A medical buzzword that has taken the entire healthcare fraternity by storm is Antimicrobial resistance (AMR). A growing health menace AMR, has become a critical health issue. But despite a worldwide response headed by the World Health Organization (WHO) and other major health agencies, a solution to this problem is yet to be discovered. The developed resistant strain of microbes has become a matter of concern that threatens the effective prevention and treatment of infections caused by bacteria, parasites, viruses and fungi. Most people don’t understand the concept of antimicrobial resistance or why it is important to halt its progress.
So the question is, what exactly is antimicrobial resistance? Antimicrobial resistance or drug resistance develops when microbes including bacteria, viruses, fungi and other microbes no longer respond to a drug that once treated them effectively. Excessive use of antibiotics (a class of drug that target bacteria) and antimicrobial drugs has advanced the rate at which microbes adapt themselves to survive against a treatment. An increased resistance would make it extremely difficult to treat common infections hence making common infections much more severe and cause more deaths. Also, the failure of antibiotics to treat infections would undermine several complex medical procedures like organ transplants and chemotherapy.
In a broader perspective, Antimicrobial Resistance can lead to the following major issues:
Increase in the mortality rate of the population: Antimicrobials are drugs that kill various infective microbes that cause a number of diseases. A number of medical interventions, surgeries and other health procedures rely heavily on antimicrobial drugs. With resistant microbes in picture, a multitude of treatments becomes ineffective thus increasing chances of deaths.

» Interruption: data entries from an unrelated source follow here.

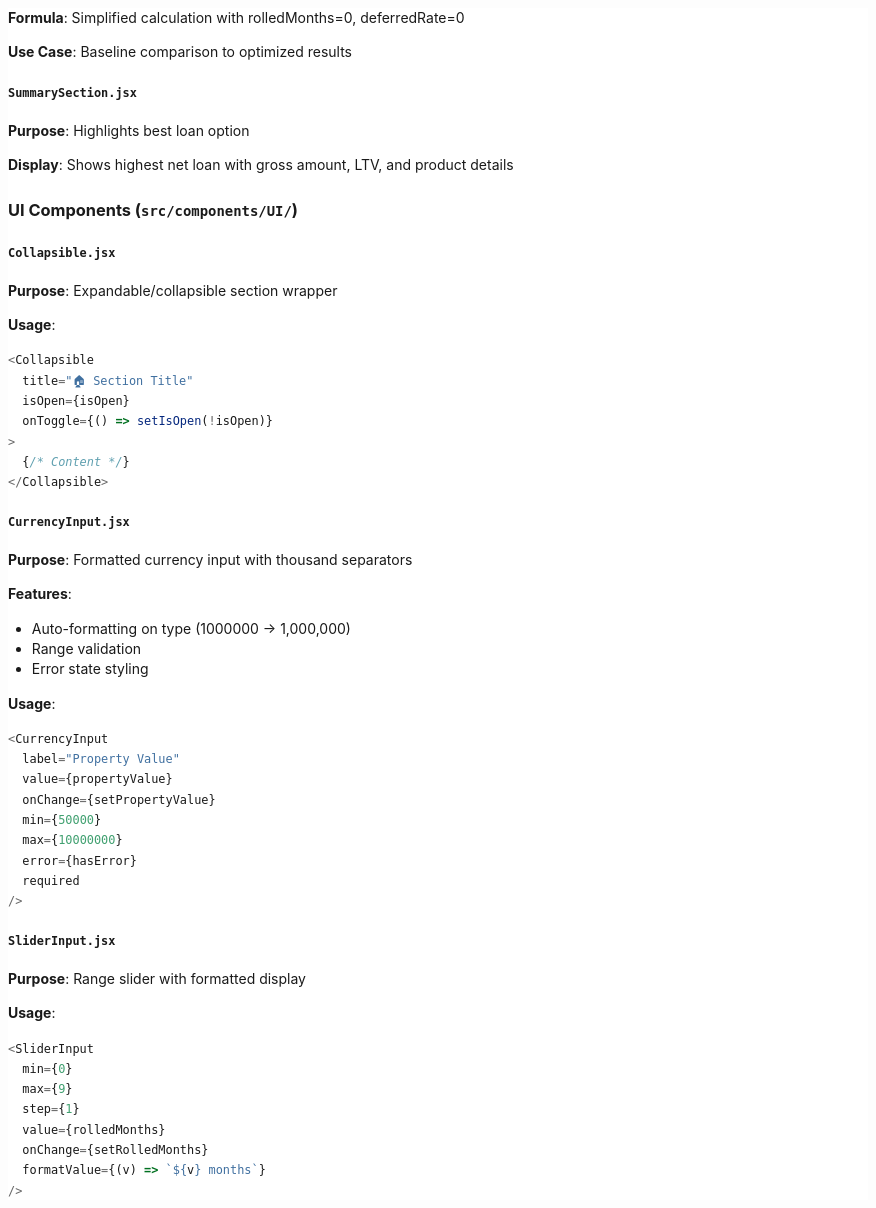 **Formula**: Simplified calculation with rolledMonths=0, deferredRate=0

**Use Case**: Baseline comparison to optimized results

#### `SummarySection.jsx`
**Purpose**: Highlights best loan option

**Display**: Shows highest net loan with gross amount, LTV, and product details

### UI Components (`src/components/UI/`)

#### `Collapsible.jsx`
**Purpose**: Expandable/collapsible section wrapper

**Usage**:
```javascript
<Collapsible
  title="🏠 Section Title"
  isOpen={isOpen}
  onToggle={() => setIsOpen(!isOpen)}
>
  {/* Content */}
</Collapsible>
```

#### `CurrencyInput.jsx`
**Purpose**: Formatted currency input with thousand separators

**Features**:
- Auto-formatting on type (1000000 → 1,000,000)
- Range validation
- Error state styling

**Usage**:
```javascript
<CurrencyInput
  label="Property Value"
  value={propertyValue}
  onChange={setPropertyValue}
  min={50000}
  max={10000000}
  error={hasError}
  required
/>
```

#### `SliderInput.jsx`
**Purpose**: Range slider with formatted display

**Usage**:
```javascript
<SliderInput
  min={0}
  max={9}
  step={1}
  value={rolledMonths}
  onChange={setRolledMonths}
  formatValue={(v) => `${v} months`}
/>
```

Widespread disease: Antimicrobial resistance would make extremely difficult to combat the growth of various microbes that gets transmitted very rapidly from one person to other. This would lead to greater transmission of diseases with more people getting infected and spreading the ailment in a larger portion of the population.
Increased financial burden: Infections due to resistant microbes are extremely difficult to treat, this would lead to longer hospital stays thus increasing healthcare costs worldwide which would add up to the woes of the masses.
Failure of various health campaigns: The world has witnessed the eradication of various diseases through massive immunization programs undertaken by governments. Developing resistance in microbes pose a greater threat of re-awakening these diseases with even more vigor.
While various reasons (mutations, excessive use of antimicrobials, incorrect disease diagnosis etc.) contribute to the development of AMR, it has now become a matter of concern for various health agencies. Billions are being invested to find cure against the evolved drug resistant species. Combinations of antimicrobials are being tested however, a sure shot cure is still at large.